Can you extract the keypoint lines from every row below, reproducing each one character for character and leaving out the pictures?

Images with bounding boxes
· · · · ·

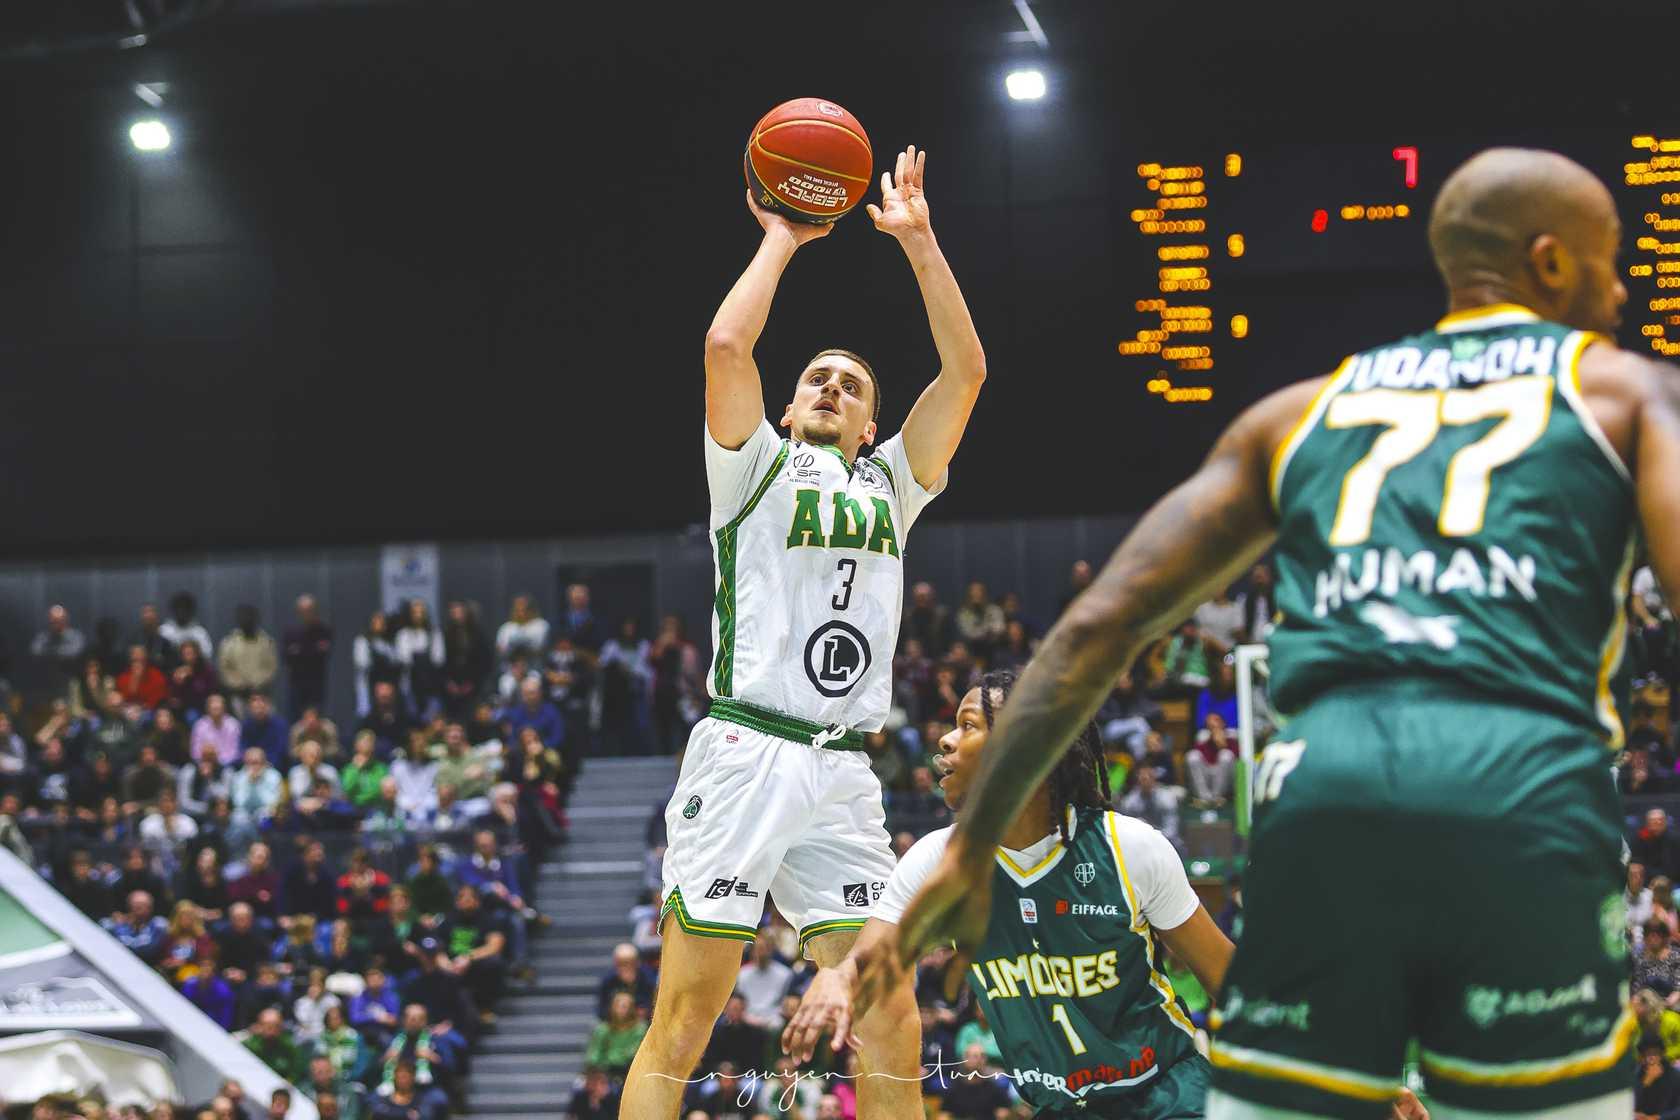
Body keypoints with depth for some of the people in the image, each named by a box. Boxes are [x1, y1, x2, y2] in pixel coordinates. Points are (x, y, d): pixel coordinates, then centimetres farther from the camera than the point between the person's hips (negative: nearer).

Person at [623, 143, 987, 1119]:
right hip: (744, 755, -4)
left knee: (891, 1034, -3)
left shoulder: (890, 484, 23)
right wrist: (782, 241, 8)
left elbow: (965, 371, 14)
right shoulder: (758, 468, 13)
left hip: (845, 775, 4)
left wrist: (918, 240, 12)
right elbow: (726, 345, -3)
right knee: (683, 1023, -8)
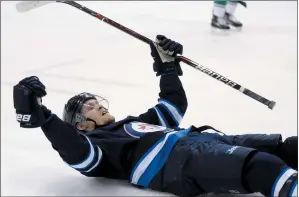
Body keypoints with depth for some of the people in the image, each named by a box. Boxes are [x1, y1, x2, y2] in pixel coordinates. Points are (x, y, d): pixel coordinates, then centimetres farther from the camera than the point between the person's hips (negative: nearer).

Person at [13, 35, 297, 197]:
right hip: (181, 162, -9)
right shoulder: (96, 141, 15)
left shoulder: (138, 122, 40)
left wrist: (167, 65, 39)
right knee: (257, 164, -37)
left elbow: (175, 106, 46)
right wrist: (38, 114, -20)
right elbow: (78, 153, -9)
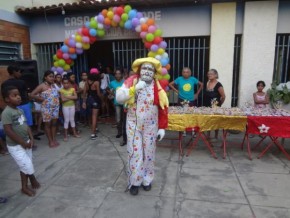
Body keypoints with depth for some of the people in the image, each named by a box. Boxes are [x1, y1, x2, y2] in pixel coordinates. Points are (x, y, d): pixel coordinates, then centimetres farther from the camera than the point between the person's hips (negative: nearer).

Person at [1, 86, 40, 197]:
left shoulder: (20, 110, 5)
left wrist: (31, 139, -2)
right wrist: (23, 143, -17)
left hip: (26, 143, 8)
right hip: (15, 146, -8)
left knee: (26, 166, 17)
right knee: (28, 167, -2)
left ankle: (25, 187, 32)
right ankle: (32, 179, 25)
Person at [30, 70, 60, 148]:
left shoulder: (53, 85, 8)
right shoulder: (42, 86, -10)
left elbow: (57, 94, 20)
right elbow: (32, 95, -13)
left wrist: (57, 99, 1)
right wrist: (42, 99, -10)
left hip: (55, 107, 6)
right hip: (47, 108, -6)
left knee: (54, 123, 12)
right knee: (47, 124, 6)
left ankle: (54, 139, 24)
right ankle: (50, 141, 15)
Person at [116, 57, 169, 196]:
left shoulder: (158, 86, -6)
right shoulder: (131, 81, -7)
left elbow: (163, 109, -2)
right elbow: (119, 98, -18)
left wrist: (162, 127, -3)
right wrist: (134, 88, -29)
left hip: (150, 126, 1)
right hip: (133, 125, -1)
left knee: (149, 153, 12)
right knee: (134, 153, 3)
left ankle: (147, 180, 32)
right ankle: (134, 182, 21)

· · · · ·

__Answer to the exercise__.
Body keypoints with depth for some of the people in the image, each named by a box. Boxes are [x1, y1, x2, y2] in pixel coordinates. Points are (x, y, d): pixel coordinates, then centimetres farther from the camera than the point between the person's hips (negative: nearer).

Person at [623, 143, 987, 1119]:
right hip: (744, 755, -4)
left knee: (891, 1034, -3)
left shoulder: (890, 484, 23)
right wrist: (782, 241, 8)
left elbow: (965, 371, 14)
right shoulder: (758, 468, 13)
left hip: (845, 775, 4)
left wrist: (918, 240, 12)
right elbow: (726, 345, -3)
right knee: (683, 1023, -8)
Body keypoints with depth for some of the people in the image, each named by a box. Boxes are [x1, y1, x2, y2] in pixel coordinates. Points are (x, y, d): pixel coordinates, then centimetres farther from the camera than the point between the person's hips (negative: nearer).

Person at [13, 35, 297, 197]:
right hip: (181, 162, -9)
right shoulder: (96, 141, 15)
left shoulder: (138, 122, 40)
left wrist: (167, 65, 39)
right knee: (257, 164, -37)
left elbow: (175, 106, 46)
right wrist: (38, 114, -20)
right elbow: (78, 153, -9)
Body keypoints with depth for some of the people in the image, each named by a box. Boxes are [x1, y1, x2, y2] in pixel coordinates. Points are (x, y, d): pixel coordinates, then centimetres farther from the camera than the point between the person's hips (negative: nearer).

Person at [1, 86, 40, 197]:
left shoulder: (20, 110, 5)
left wrist: (31, 139, -2)
right wrist: (23, 143, -17)
left hip: (26, 143, 8)
right hip: (15, 146, -8)
left knee: (26, 166, 17)
right knee: (28, 167, -2)
left ankle: (25, 187, 32)
right ankle: (32, 179, 25)
Person at [30, 70, 60, 148]:
left shoulder: (53, 85, 8)
right shoulder: (42, 86, -10)
left elbow: (57, 94, 20)
right elbow: (32, 95, -13)
left wrist: (57, 99, 1)
right wrist: (42, 99, -10)
left hip: (55, 107, 6)
right hip: (47, 108, -6)
left knee: (54, 123, 12)
right knee: (47, 124, 6)
left ankle: (54, 139, 24)
right ankle: (50, 141, 15)
Person at [116, 57, 169, 196]:
left shoulder: (158, 86, -6)
right shoulder: (131, 81, -7)
left elbow: (163, 109, -2)
right elbow: (119, 98, -18)
left wrist: (162, 127, -3)
right wrist: (134, 88, -29)
left hip: (150, 126, 1)
right hip: (133, 125, -1)
left knee: (149, 153, 12)
right knee: (134, 153, 3)
left ankle: (147, 180, 32)
right ankle: (134, 182, 21)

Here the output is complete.